## PROBLEM TO WORK ON
Select and copy every line of the items below that contains the word "length". Case matters.

[Readout data from measuring devices]
= = = =

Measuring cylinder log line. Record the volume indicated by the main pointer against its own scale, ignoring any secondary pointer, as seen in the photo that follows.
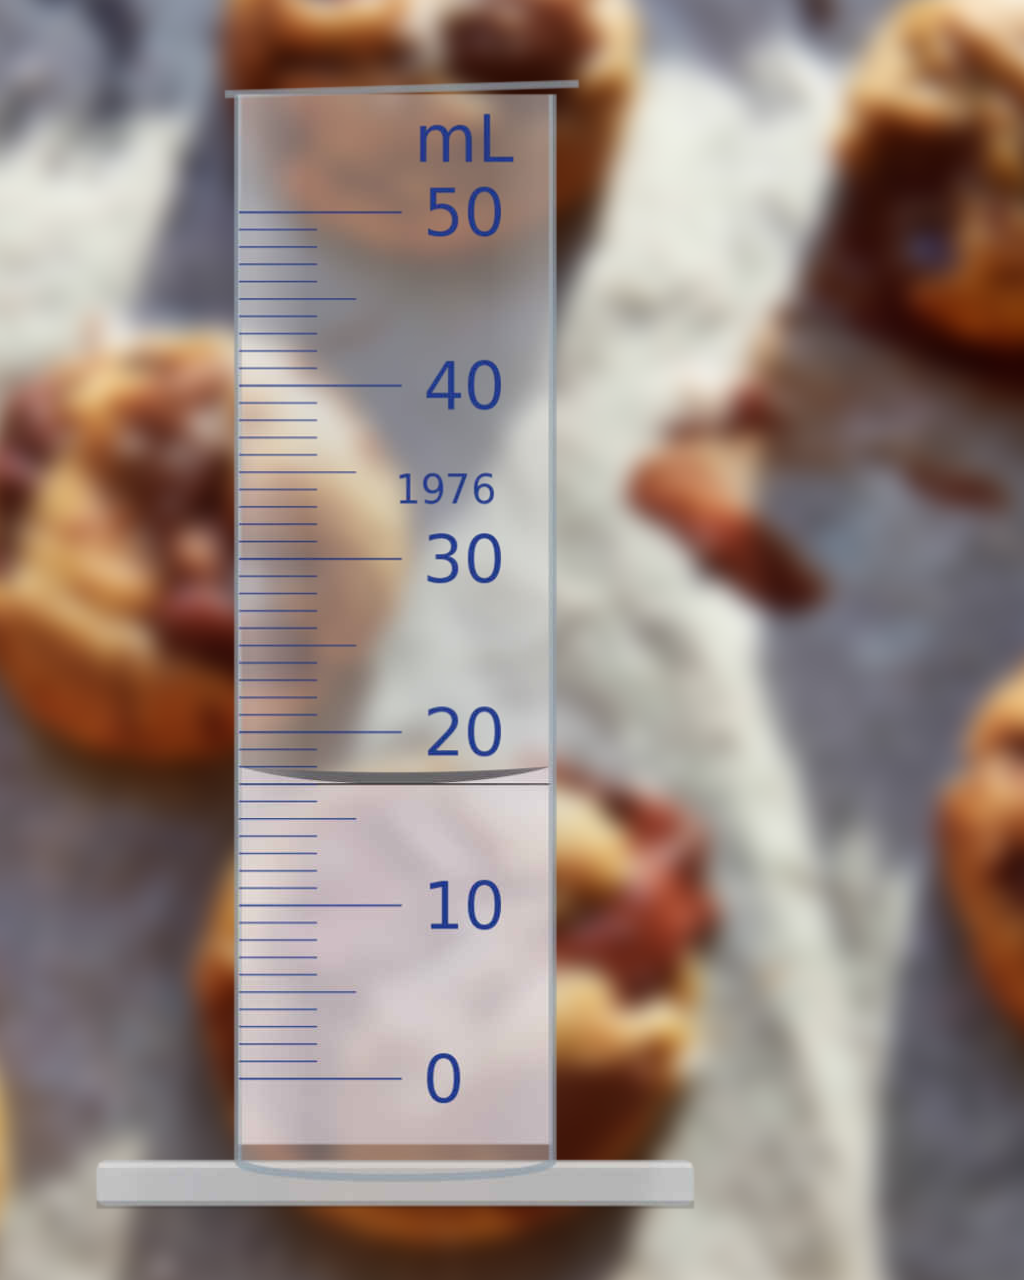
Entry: 17 mL
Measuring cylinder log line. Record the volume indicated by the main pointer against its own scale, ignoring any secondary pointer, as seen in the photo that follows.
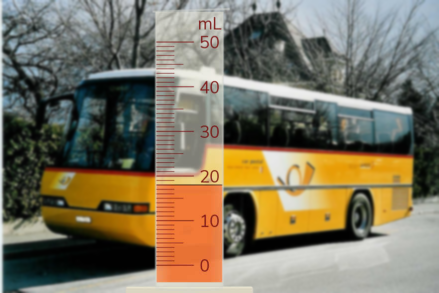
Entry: 18 mL
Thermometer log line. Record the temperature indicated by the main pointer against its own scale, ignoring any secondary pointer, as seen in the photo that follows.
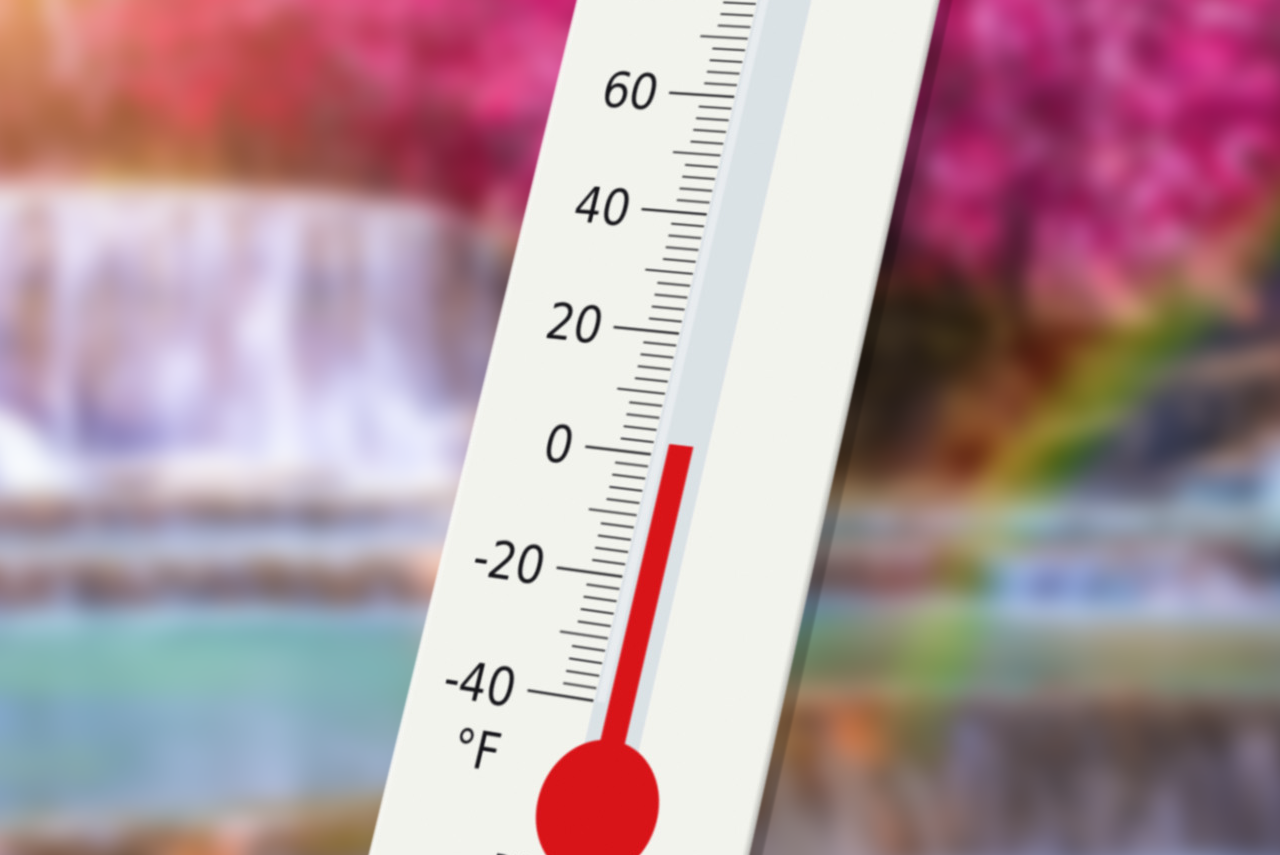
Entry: 2 °F
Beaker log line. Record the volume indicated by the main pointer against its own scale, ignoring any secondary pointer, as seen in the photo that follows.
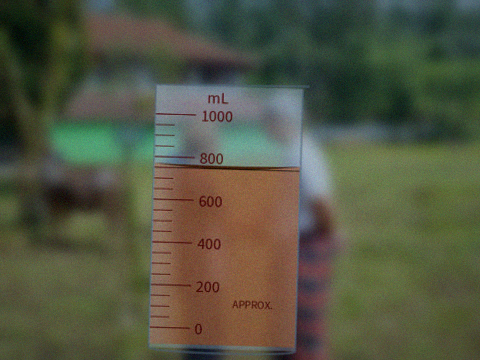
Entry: 750 mL
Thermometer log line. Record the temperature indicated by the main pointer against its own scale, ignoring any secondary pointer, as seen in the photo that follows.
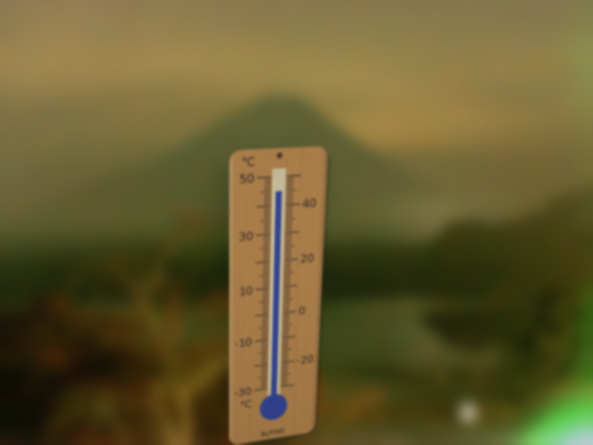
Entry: 45 °C
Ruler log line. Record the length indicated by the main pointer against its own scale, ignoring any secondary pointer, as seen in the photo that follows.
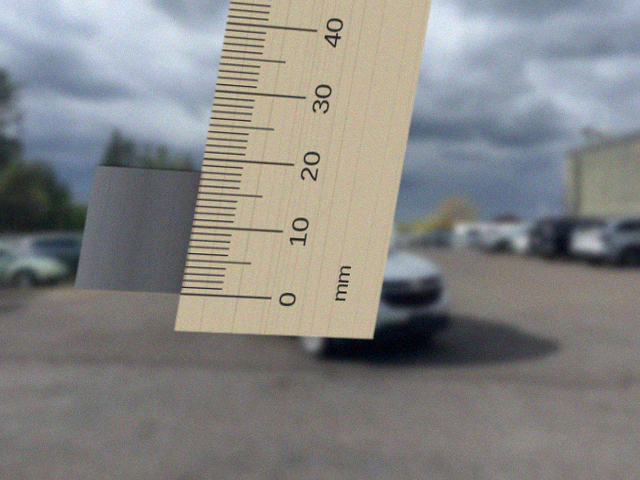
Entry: 18 mm
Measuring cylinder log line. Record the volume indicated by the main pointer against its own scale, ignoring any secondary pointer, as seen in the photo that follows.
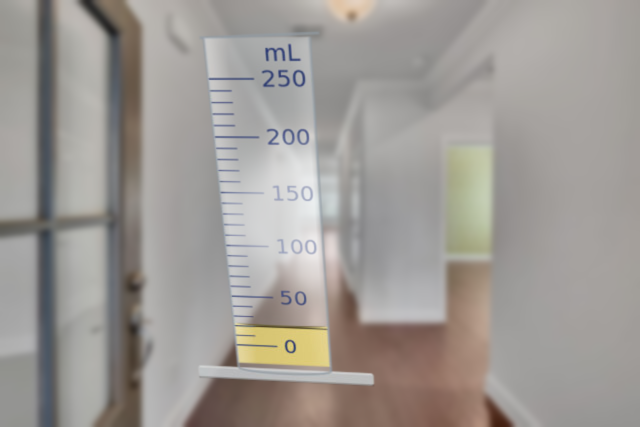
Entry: 20 mL
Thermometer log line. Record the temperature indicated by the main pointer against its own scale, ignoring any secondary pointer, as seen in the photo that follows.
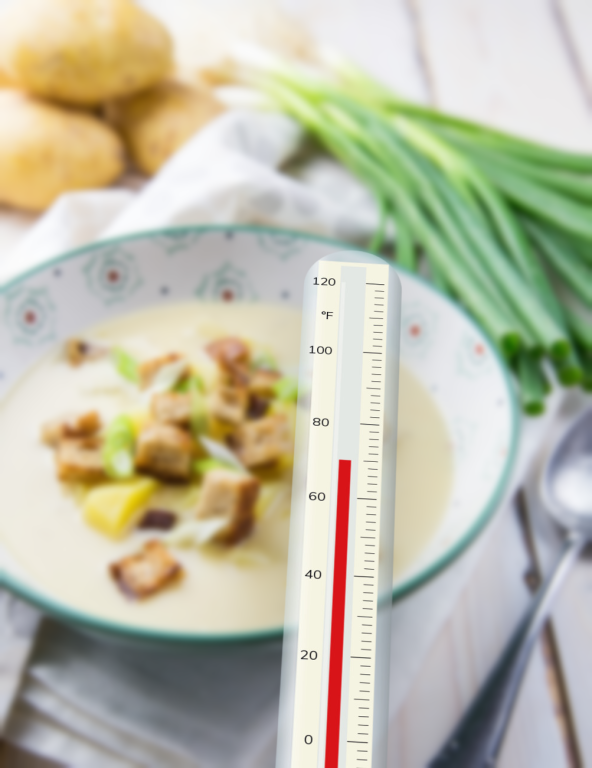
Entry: 70 °F
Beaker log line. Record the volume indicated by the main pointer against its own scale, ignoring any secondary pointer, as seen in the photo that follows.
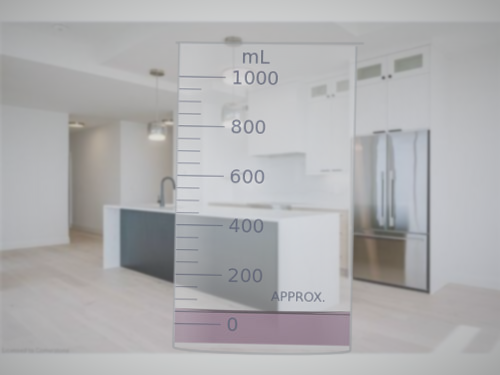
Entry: 50 mL
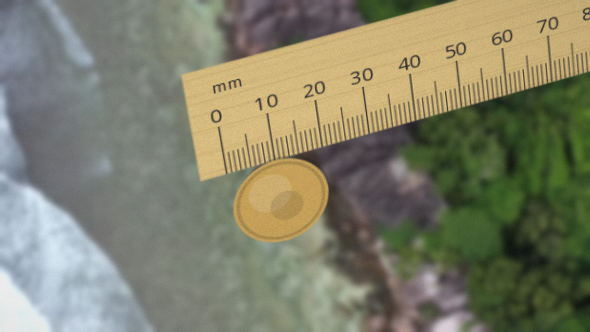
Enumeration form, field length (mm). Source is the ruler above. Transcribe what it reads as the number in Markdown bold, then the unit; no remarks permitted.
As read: **20** mm
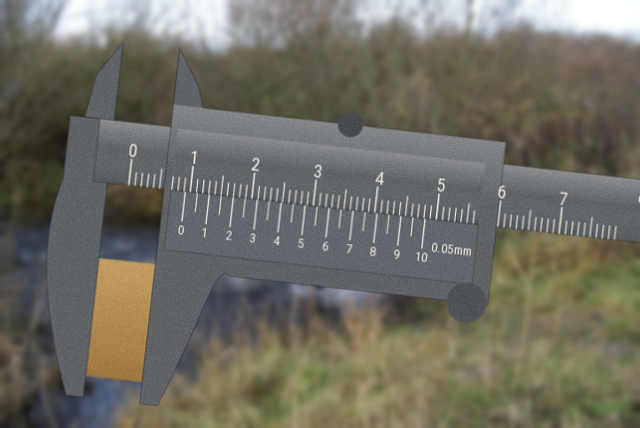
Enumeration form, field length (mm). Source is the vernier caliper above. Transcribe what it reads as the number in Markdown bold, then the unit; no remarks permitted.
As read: **9.2** mm
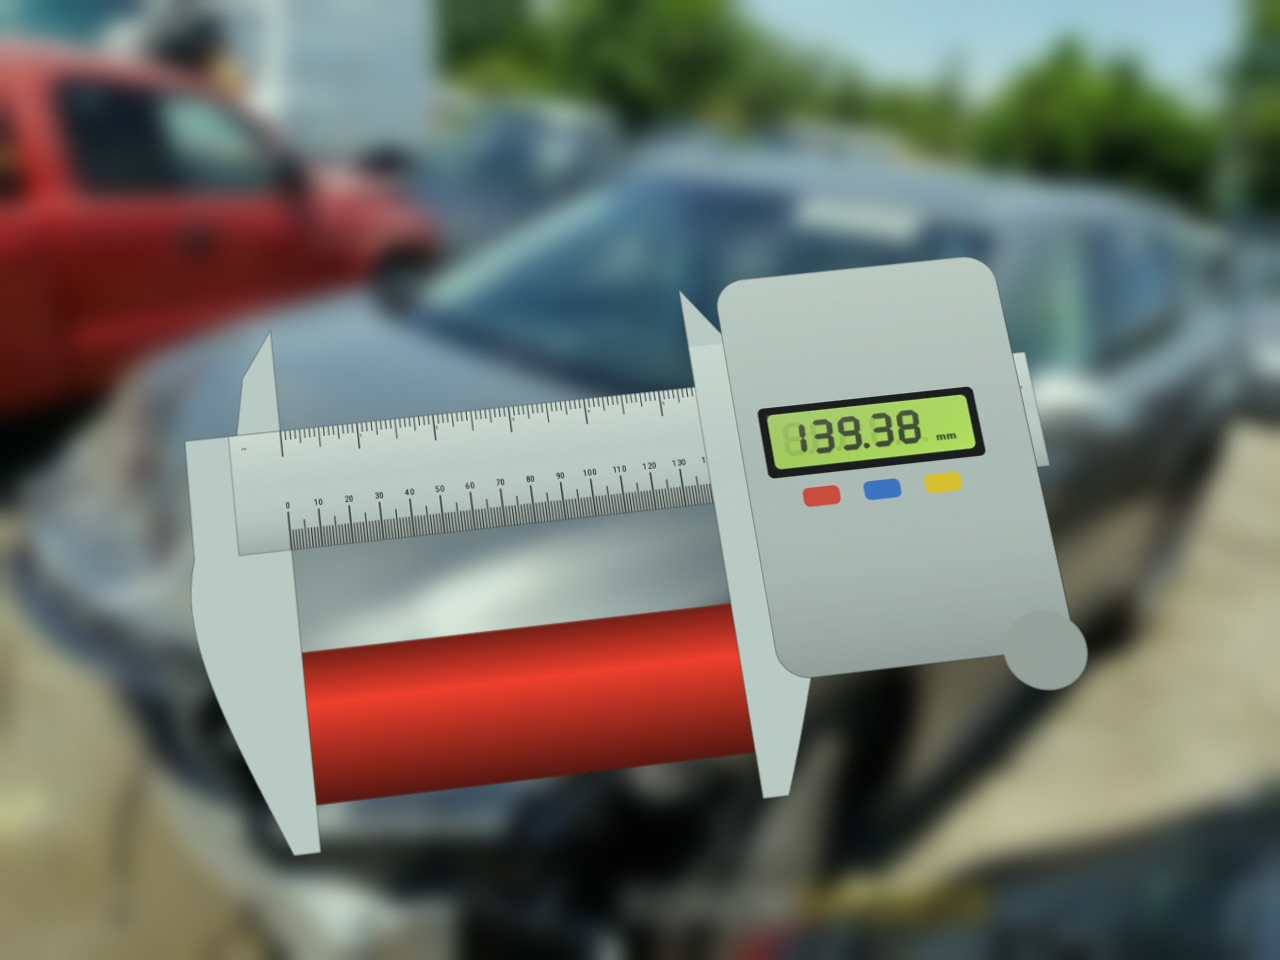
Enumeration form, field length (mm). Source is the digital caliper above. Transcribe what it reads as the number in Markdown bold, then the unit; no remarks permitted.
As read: **139.38** mm
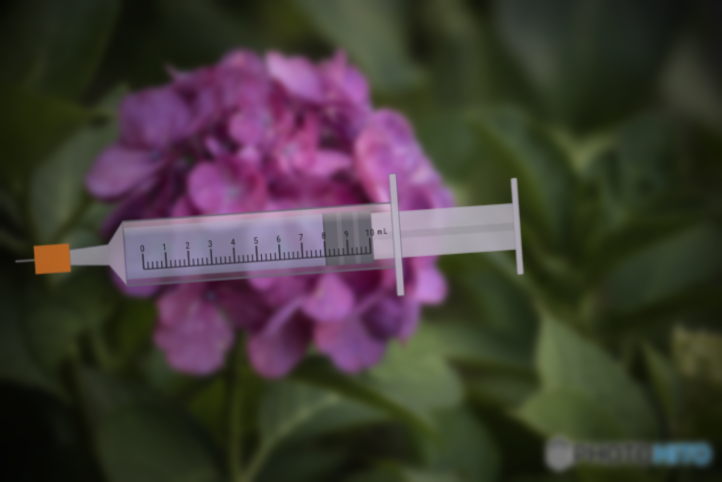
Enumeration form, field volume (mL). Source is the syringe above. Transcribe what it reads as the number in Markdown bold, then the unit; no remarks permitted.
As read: **8** mL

= = = =

## SOLUTION TO THE EXERCISE
Ruler log line. Record the length indicated by the main pointer against its own scale, ignoring any secondary pointer, as seen in the photo that follows.
Enumeration form, field length (mm). Source is the ruler above. Transcribe what it reads as the number in Markdown bold, then the unit; no remarks permitted.
Enumeration form, field length (mm). Source is the vernier caliper above. Transcribe what it reads as the number in Markdown bold, then the unit; no remarks permitted.
Enumeration form, field length (mm). Source is the digital caliper above. Transcribe what it reads as the number in Markdown bold, then the unit; no remarks permitted.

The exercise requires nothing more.